Why is the COST of full table scan (COST) divided by sreadtim?

The Cost calculation formula for full table scan is as follows: Cost (# SRds * sreadtim + # MRds * mreadtim + CPUCyclescpuspeed) sreadtim: the number of reads per block is 0 during full table scan, # SRds indicates the number of reads per block. In the cost of full table scan, the CPU consumption is actually very small and negligible, so the formula for full table scan can be changed

The Cost calculation formula for full table scan is as follows: Cost = (# SRds * sreadtim + # MRds * mreadtim + CPUCycles/cpuspeed)/sreadtim full table scan, number of reads per block = 0, # SRds indicates the number of reads per block. In the cost of full table scan, the CPU consumption is actually very small and negligible, so the formula for full table scan can be changed

The cost of full table scan is calculated as follows:

Cost = (       #SRds * sreadtim +       #MRds * mreadtim +       CPUCycles / cpuspeed       ) / sreadtim

During full table scan, the number of reads per block is 0, and # SRds indicates the number of reads per block. In the cost of full table scan, the CPU consumption is actually very small and negligible. Therefore, the formula for full table scan can be rewritten:

Cost = #MRds * mreadtim  / sreadtim

# MRds indicates the number of multi-block read io times

Mreadtim indicates that it takes time to read multiple data blocks at a time.

Sreadtim indicates that it takes time to read a single block.

The full table scan COST means actually multiple read io times * multiple read times/single read time

So why should we divide the full table scan cost formula by sreadtim? Let's take a look at the index scan cost calculation formula:

cost =   blevel +   celiling(leaf_blocks *effective index selectivity) +   celiling(clustering_factor * effective table selectivity)  

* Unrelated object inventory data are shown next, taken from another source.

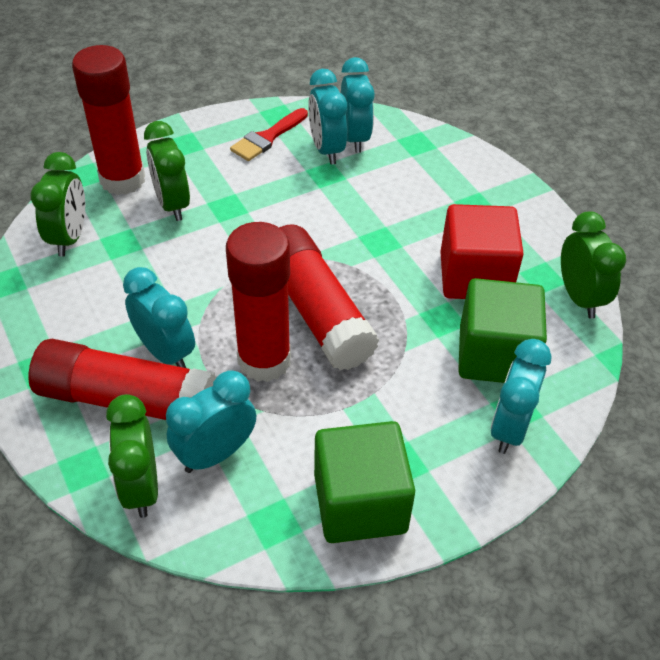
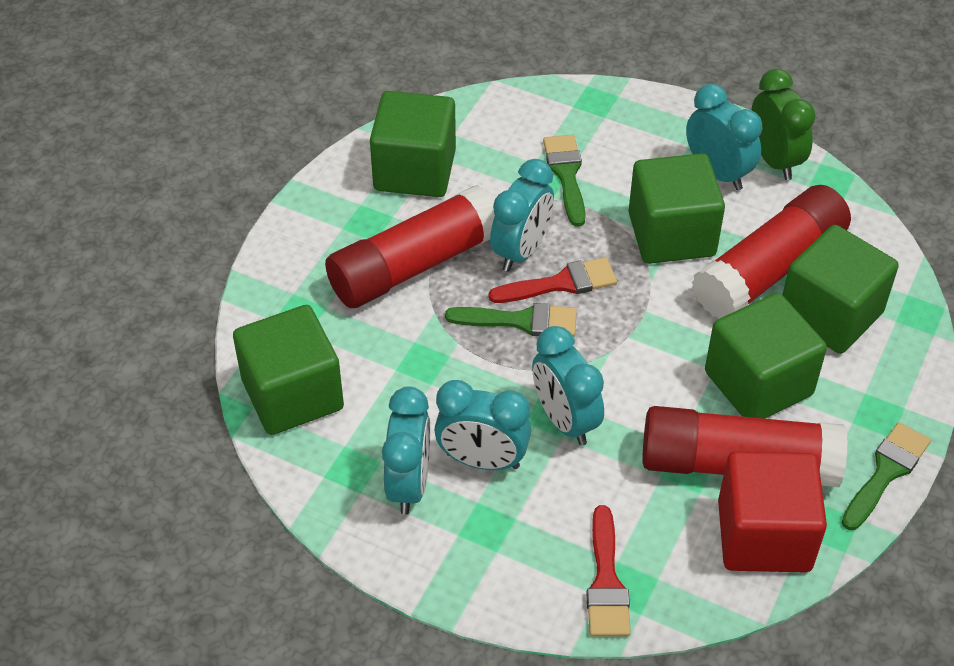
green brush: none = 0 -> [445,303,577,337] [543,135,586,227] [841,422,931,530] = 3
green clock: [30,152,85,257] [106,394,158,518] [144,121,190,221] [561,212,626,319] = 4 -> [752,69,816,180] = 1
green cube: [314,421,415,543] [458,278,547,383] = 2 -> [233,305,344,435] [370,91,456,197] [628,153,725,264] [705,293,827,419] [782,225,899,354] = 5
red brush: [230,108,308,161] = 1 -> [489,257,617,303] [586,505,631,637] = 2
red glue stick: [28,339,217,420] [72,45,145,195] [226,222,291,382] [279,224,379,370] = 4 -> [325,185,495,308] [642,406,848,487] [692,185,851,319] = 3

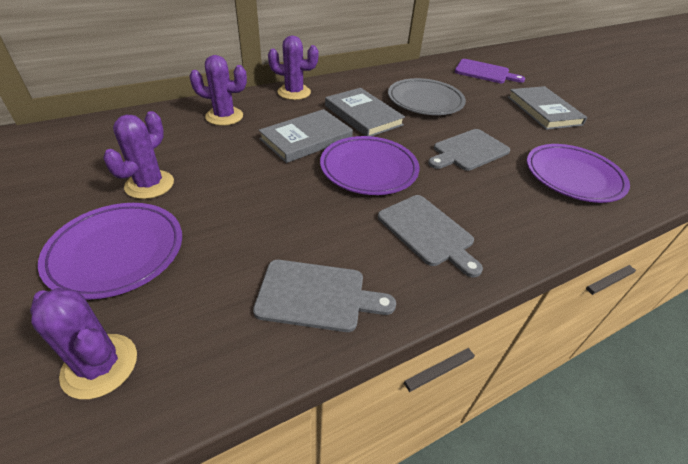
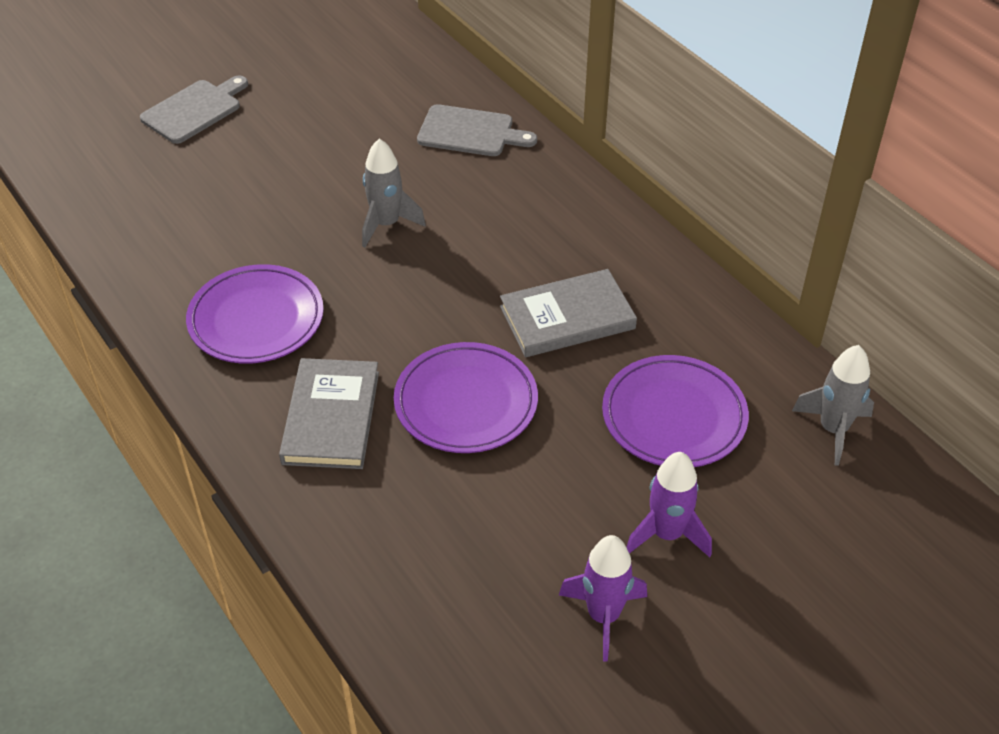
grey book: [259,109,353,163] [325,88,405,136] [508,86,587,130] = 3 -> [279,358,379,469] [500,269,637,357] = 2
grey cutting board: [253,260,396,332] [378,195,483,277] [428,129,510,171] = 3 -> [140,75,248,144] [417,104,537,156] = 2
grey plate: [388,78,466,115] = 1 -> none = 0
grey rocket: none = 0 -> [362,138,426,248] [792,345,874,466] = 2
purple cactus: [30,288,137,399] [103,111,174,199] [189,55,247,126] [268,36,319,100] = 4 -> none = 0
purple cutting board: [455,59,525,83] = 1 -> none = 0
purple rocket: none = 0 -> [559,535,647,662] [626,452,712,557] = 2

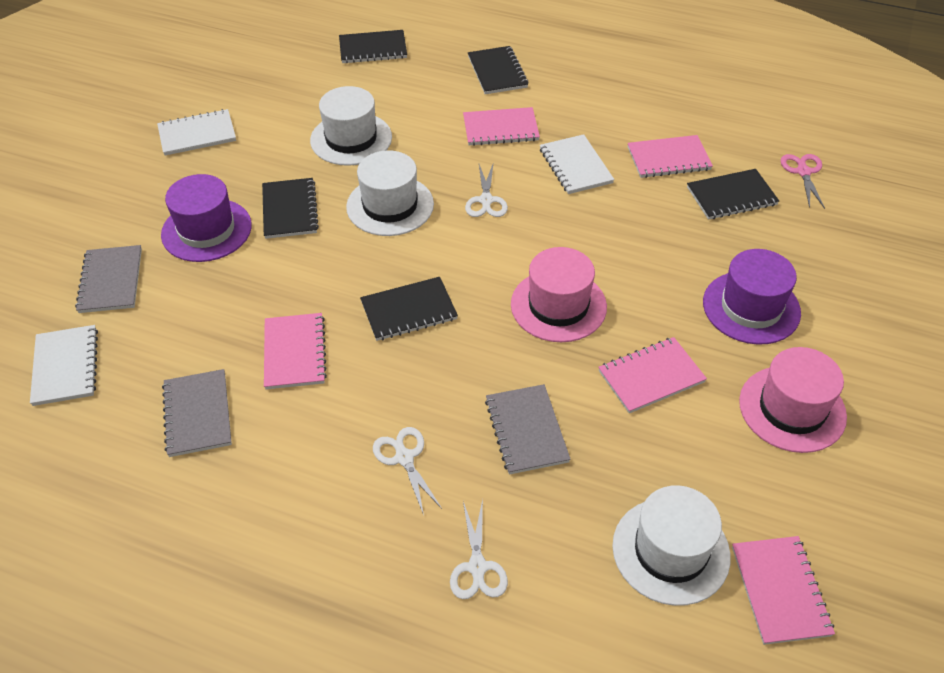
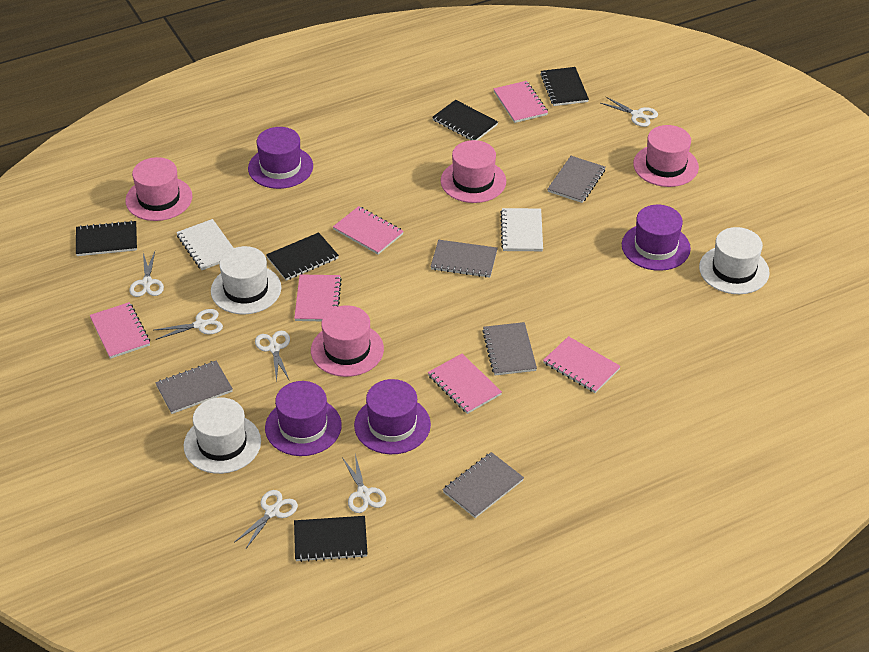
grey notebook: [75,245,142,313] [162,369,232,457] [485,384,571,475] = 3 -> [155,361,233,414] [430,240,498,278] [443,452,524,518] [482,322,537,375] [548,156,605,203] = 5
pink hat: [511,247,607,342] [739,347,847,453] = 2 -> [125,157,192,221] [311,305,384,377] [441,140,506,203] [633,125,699,187] = 4
pink notebook: [264,313,327,389] [463,107,540,146] [598,337,707,413] [628,135,713,178] [732,536,835,645] = 5 -> [90,302,150,359] [294,274,342,321] [333,206,404,255] [428,354,502,414] [493,81,548,123] [543,336,621,393] = 6
pink scissors: [781,154,825,209] = 1 -> none = 0
purple hat: [161,174,252,262] [703,249,801,345] = 2 -> [248,127,313,189] [265,381,342,456] [354,379,431,454] [622,205,691,271] = 4
white notebook: [30,325,98,406] [157,109,236,156] [540,134,614,194] = 3 -> [176,219,233,270] [500,208,543,251] = 2
white scissors: [373,427,442,515] [450,499,508,599] [465,162,508,217] = 3 -> [129,252,164,297] [155,309,223,340] [235,490,298,550] [255,331,290,382] [343,454,386,513] [601,96,658,127] = 6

Blevel is the root-to-branch of the index scanning --- single-block read

Celiling (leaf_blocks * Valid tive index selectiing) is the number of scanned blocks-single block read

Ceiling (clustering_factor * Valid tive table selectivity) is the number of times the table is returned through the indexed rowid-single block read

The essence of the cost formula for index scanning is actually the number of I/O reads per block.

For single-Table Access (what is single-Table access? Select only one table), either full table scan or index scan, but also materialized view (this is not considered)

Does ORACLE perform full table scan or index scan? It is the COST used to calculate full table scans, and the COST used to calculate index scans can be used to calculate which COST consumes less.

The question is, why can ORACLE computing COST accurately determine which one is the best? Now let's compare the COST of full table scan and the COST of index scan.

Full table scan COST multi-block read io count * multi-block read time/Single-block read time

Index scan COST read io count per block

So now we all scan the entire table COST, both scan the index COST multiplied by a single read time

Full table scan COST * single block read time = multiple block read io times * multiple block read time = total consumed time

Index scan COST * single block read time = single block read io count * single block read time = total consumed time

To put it bluntly, it is to select the full table scan and index scan who takes the least time.

You should have understood it here. I have to admire the minds of ORACLE designers.